* _WHAT TO WORK ON_
Copy every entry word for word. Skip the pictures.

┌──

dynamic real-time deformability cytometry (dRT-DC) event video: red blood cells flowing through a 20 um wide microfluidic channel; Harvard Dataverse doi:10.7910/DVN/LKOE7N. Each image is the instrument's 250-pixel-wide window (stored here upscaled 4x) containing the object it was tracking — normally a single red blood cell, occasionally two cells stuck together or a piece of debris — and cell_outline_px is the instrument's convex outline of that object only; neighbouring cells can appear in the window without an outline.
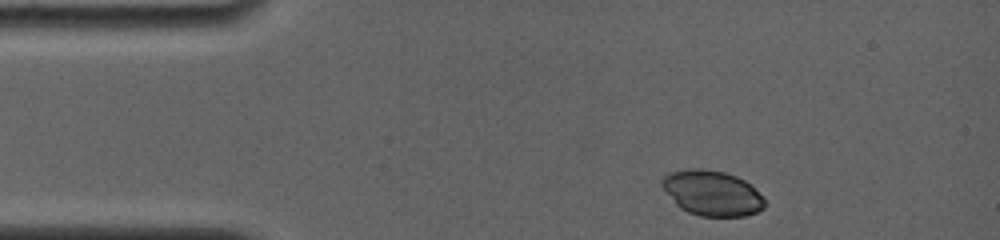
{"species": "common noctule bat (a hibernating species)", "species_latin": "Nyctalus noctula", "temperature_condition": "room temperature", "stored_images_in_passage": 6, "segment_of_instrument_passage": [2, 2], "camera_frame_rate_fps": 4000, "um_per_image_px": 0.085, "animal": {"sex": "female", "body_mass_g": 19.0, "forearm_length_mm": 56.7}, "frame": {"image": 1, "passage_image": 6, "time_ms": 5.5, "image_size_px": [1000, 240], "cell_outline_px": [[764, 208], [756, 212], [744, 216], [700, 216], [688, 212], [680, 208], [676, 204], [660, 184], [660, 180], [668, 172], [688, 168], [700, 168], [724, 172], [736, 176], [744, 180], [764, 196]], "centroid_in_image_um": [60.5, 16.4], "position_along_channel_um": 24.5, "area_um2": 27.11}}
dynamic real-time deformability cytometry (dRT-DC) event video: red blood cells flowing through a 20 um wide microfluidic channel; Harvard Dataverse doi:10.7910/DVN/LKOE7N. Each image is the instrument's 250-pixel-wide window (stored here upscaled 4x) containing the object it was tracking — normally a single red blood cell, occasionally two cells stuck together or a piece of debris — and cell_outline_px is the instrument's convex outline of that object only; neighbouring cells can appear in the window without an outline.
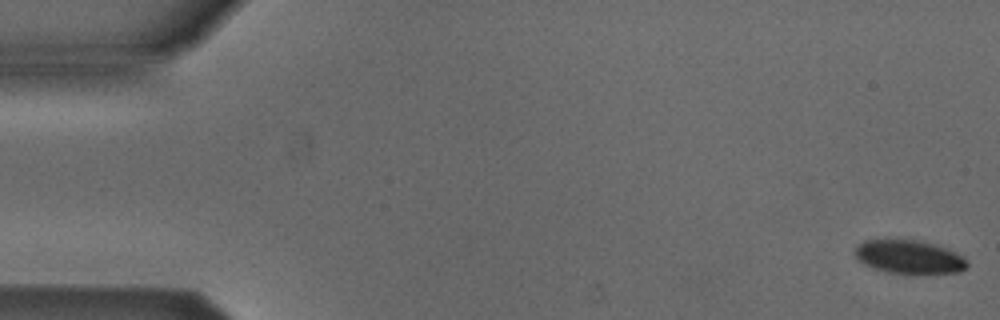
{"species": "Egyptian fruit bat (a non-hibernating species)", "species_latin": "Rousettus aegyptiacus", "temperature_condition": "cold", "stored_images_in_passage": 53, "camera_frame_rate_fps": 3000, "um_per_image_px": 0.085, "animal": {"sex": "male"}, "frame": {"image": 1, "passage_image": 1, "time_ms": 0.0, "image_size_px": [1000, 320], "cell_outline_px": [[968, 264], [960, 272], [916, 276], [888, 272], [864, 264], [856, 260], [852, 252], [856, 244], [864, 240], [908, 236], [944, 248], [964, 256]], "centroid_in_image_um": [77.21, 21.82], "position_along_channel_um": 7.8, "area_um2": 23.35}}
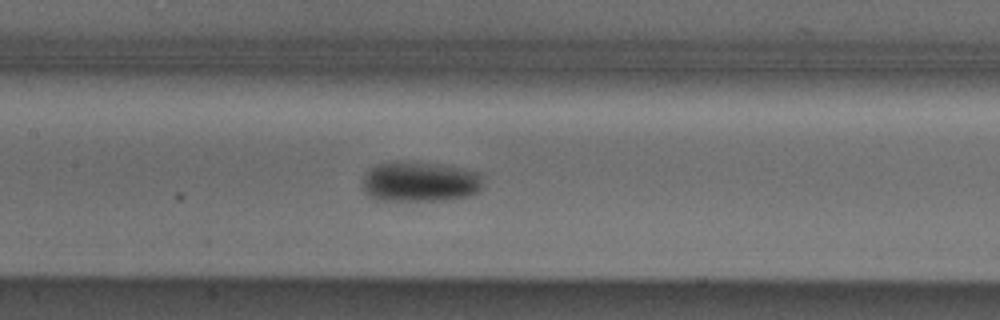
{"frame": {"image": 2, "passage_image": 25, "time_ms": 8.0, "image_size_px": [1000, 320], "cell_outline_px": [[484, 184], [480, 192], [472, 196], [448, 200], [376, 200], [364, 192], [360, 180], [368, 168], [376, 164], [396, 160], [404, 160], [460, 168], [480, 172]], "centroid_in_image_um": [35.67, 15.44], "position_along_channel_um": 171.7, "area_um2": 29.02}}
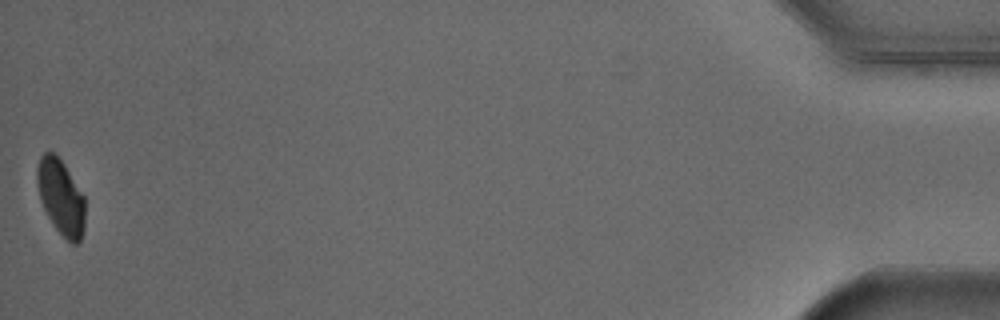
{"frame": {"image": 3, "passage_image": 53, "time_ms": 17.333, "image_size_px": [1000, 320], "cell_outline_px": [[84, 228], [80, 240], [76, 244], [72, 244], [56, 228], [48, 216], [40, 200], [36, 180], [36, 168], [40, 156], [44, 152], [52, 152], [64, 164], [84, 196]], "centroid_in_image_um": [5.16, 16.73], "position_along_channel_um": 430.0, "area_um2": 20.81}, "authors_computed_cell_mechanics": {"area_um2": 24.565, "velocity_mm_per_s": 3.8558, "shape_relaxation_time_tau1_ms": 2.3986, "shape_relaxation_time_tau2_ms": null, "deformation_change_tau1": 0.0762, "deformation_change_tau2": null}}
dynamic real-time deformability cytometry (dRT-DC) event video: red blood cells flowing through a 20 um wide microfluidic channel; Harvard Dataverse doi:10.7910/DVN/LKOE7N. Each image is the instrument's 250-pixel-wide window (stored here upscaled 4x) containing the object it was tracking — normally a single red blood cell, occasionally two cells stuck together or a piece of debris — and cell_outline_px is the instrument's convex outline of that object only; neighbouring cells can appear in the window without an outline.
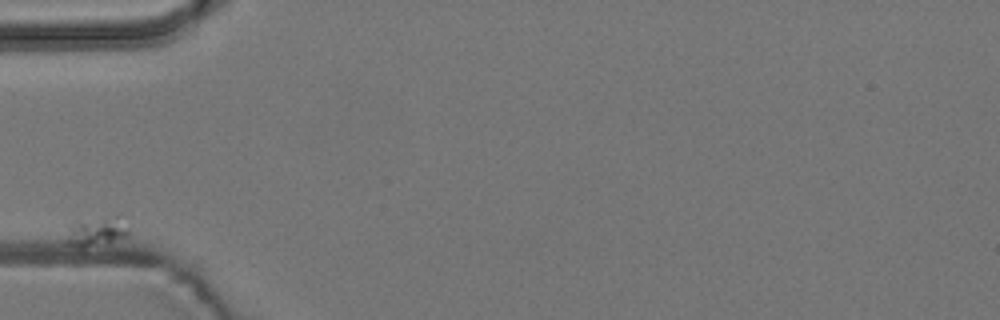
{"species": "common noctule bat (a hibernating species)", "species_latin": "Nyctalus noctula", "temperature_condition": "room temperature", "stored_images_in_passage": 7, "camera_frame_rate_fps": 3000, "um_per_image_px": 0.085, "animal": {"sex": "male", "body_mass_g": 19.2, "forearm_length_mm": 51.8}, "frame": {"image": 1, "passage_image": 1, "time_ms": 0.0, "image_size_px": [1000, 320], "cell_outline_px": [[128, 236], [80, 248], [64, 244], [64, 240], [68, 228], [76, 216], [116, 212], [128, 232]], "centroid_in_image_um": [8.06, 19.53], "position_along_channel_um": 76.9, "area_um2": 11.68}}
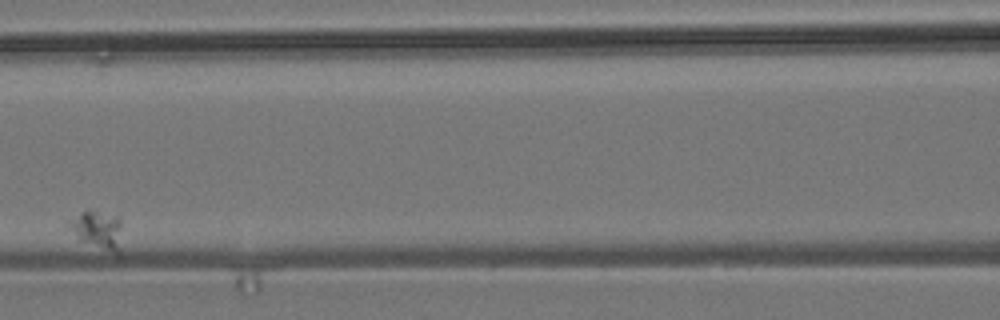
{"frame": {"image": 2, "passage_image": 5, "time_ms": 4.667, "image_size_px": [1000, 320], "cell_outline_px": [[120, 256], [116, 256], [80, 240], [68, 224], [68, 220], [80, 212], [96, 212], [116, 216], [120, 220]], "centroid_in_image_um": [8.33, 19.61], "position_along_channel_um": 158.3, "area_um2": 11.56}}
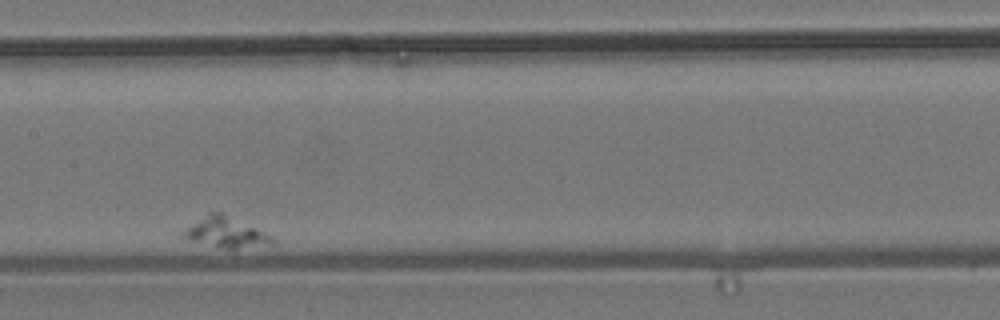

└──

* _RESPONSE TO THIS TASK_
dynamic real-time deformability cytometry (dRT-DC) event video: red blood cells flowing through a 20 um wide microfluidic channel; Harvard Dataverse doi:10.7910/DVN/LKOE7N. Each image is the instrument's 250-pixel-wide window (stored here upscaled 4x) containing the object it was tracking — normally a single red blood cell, occasionally two cells stuck together or a piece of debris — and cell_outline_px is the instrument's convex outline of that object only; neighbouring cells can appear in the window without an outline.
{"species": "common noctule bat (a hibernating species)", "species_latin": "Nyctalus noctula", "temperature_condition": "room temperature", "stored_images_in_passage": 6, "segment_of_instrument_passage": [2, 2], "camera_frame_rate_fps": 4000, "um_per_image_px": 0.085, "animal": {"sex": "female", "body_mass_g": 19.0, "forearm_length_mm": 56.7}, "frame": {"image": 1, "passage_image": 6, "time_ms": 5.5, "image_size_px": [1000, 240], "cell_outline_px": [[764, 208], [756, 212], [744, 216], [700, 216], [688, 212], [680, 208], [676, 204], [660, 184], [660, 180], [668, 172], [688, 168], [700, 168], [724, 172], [736, 176], [744, 180], [764, 196]], "centroid_in_image_um": [60.5, 16.4], "position_along_channel_um": 24.5, "area_um2": 27.11}}
dynamic real-time deformability cytometry (dRT-DC) event video: red blood cells flowing through a 20 um wide microfluidic channel; Harvard Dataverse doi:10.7910/DVN/LKOE7N. Each image is the instrument's 250-pixel-wide window (stored here upscaled 4x) containing the object it was tracking — normally a single red blood cell, occasionally two cells stuck together or a piece of debris — and cell_outline_px is the instrument's convex outline of that object only; neighbouring cells can appear in the window without an outline.
{"species": "Egyptian fruit bat (a non-hibernating species)", "species_latin": "Rousettus aegyptiacus", "temperature_condition": "cold", "stored_images_in_passage": 53, "camera_frame_rate_fps": 3000, "um_per_image_px": 0.085, "animal": {"sex": "male"}, "frame": {"image": 1, "passage_image": 1, "time_ms": 0.0, "image_size_px": [1000, 320], "cell_outline_px": [[968, 264], [960, 272], [916, 276], [888, 272], [864, 264], [856, 260], [852, 252], [856, 244], [864, 240], [908, 236], [944, 248], [964, 256]], "centroid_in_image_um": [77.21, 21.82], "position_along_channel_um": 7.8, "area_um2": 23.35}}
{"frame": {"image": 2, "passage_image": 25, "time_ms": 8.0, "image_size_px": [1000, 320], "cell_outline_px": [[484, 184], [480, 192], [472, 196], [448, 200], [376, 200], [364, 192], [360, 180], [368, 168], [376, 164], [396, 160], [404, 160], [460, 168], [480, 172]], "centroid_in_image_um": [35.67, 15.44], "position_along_channel_um": 171.7, "area_um2": 29.02}}
{"frame": {"image": 3, "passage_image": 53, "time_ms": 17.333, "image_size_px": [1000, 320], "cell_outline_px": [[84, 228], [80, 240], [76, 244], [72, 244], [56, 228], [48, 216], [40, 200], [36, 180], [36, 168], [40, 156], [44, 152], [52, 152], [64, 164], [84, 196]], "centroid_in_image_um": [5.16, 16.73], "position_along_channel_um": 430.0, "area_um2": 20.81}, "authors_computed_cell_mechanics": {"area_um2": 24.565, "velocity_mm_per_s": 3.8558, "shape_relaxation_time_tau1_ms": 2.3986, "shape_relaxation_time_tau2_ms": null, "deformation_change_tau1": 0.0762, "deformation_change_tau2": null}}
dynamic real-time deformability cytometry (dRT-DC) event video: red blood cells flowing through a 20 um wide microfluidic channel; Harvard Dataverse doi:10.7910/DVN/LKOE7N. Each image is the instrument's 250-pixel-wide window (stored here upscaled 4x) containing the object it was tracking — normally a single red blood cell, occasionally two cells stuck together or a piece of debris — and cell_outline_px is the instrument's convex outline of that object only; neighbouring cells can appear in the window without an outline.
{"species": "common noctule bat (a hibernating species)", "species_latin": "Nyctalus noctula", "temperature_condition": "room temperature", "stored_images_in_passage": 7, "camera_frame_rate_fps": 3000, "um_per_image_px": 0.085, "animal": {"sex": "male", "body_mass_g": 19.2, "forearm_length_mm": 51.8}, "frame": {"image": 1, "passage_image": 1, "time_ms": 0.0, "image_size_px": [1000, 320], "cell_outline_px": [[128, 236], [80, 248], [64, 244], [64, 240], [68, 228], [76, 216], [116, 212], [128, 232]], "centroid_in_image_um": [8.06, 19.53], "position_along_channel_um": 76.9, "area_um2": 11.68}}
{"frame": {"image": 2, "passage_image": 5, "time_ms": 4.667, "image_size_px": [1000, 320], "cell_outline_px": [[120, 256], [116, 256], [80, 240], [68, 224], [68, 220], [80, 212], [96, 212], [116, 216], [120, 220]], "centroid_in_image_um": [8.33, 19.61], "position_along_channel_um": 158.3, "area_um2": 11.56}}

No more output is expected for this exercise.